WHAT IS EXPECTED: Within the listing below, the lines to output run from the one containing "Figure 14: Comparison" through the one containing "Figure 3. Offset"; copy them exactly and nothing else.

RECORDED INFORMATION:
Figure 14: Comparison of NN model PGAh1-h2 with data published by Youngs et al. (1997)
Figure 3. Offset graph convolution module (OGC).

* * *

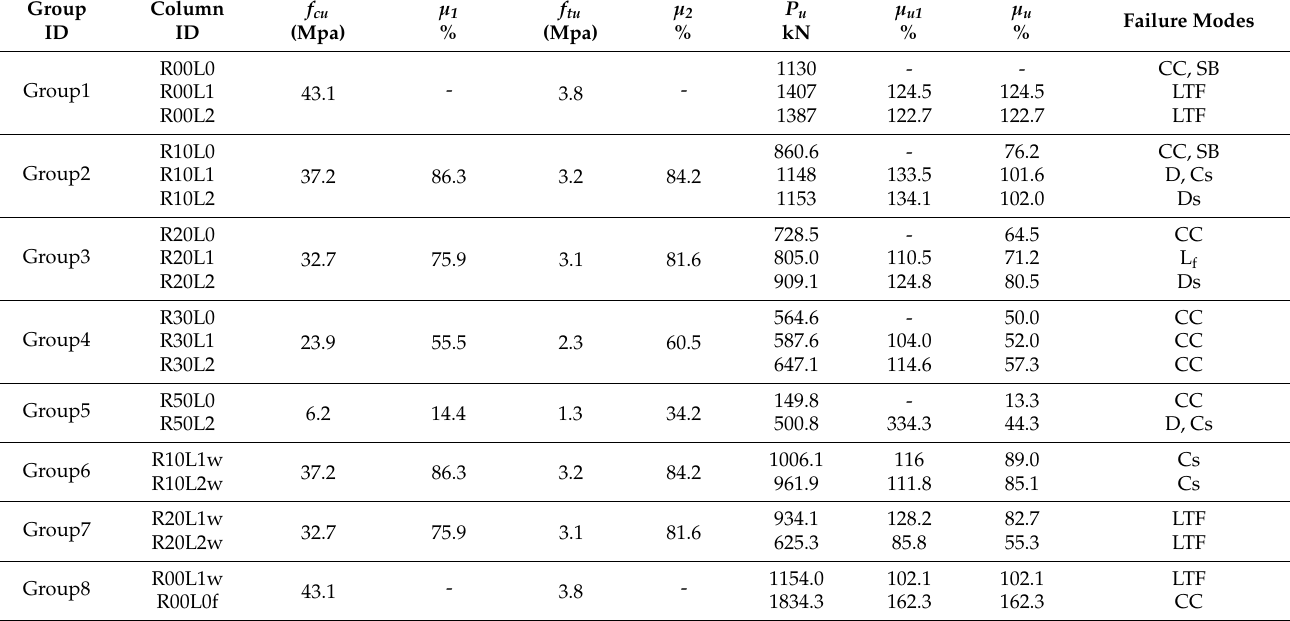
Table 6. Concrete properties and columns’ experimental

* * *

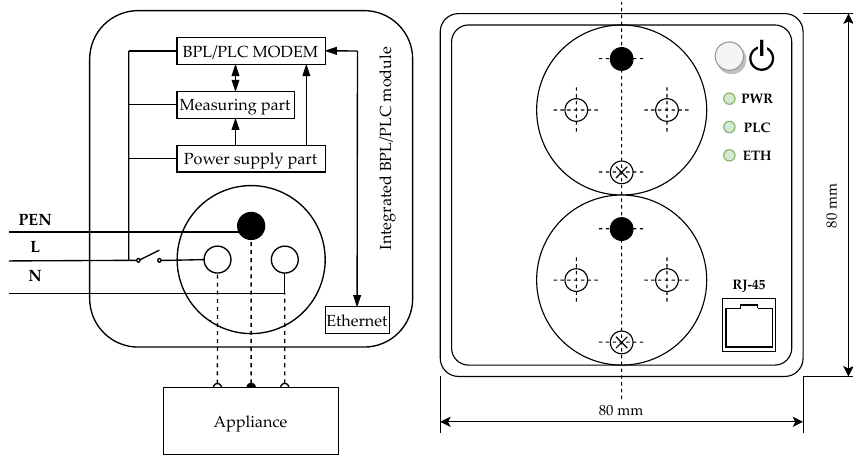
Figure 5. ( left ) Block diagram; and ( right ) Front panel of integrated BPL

EXERCISE ANSWER:
Figure 14: Comparison of NN model PGAh1-h2 with data published by Youngs et al. (1997)
Figure 3. Offset graph convolution module (OGC).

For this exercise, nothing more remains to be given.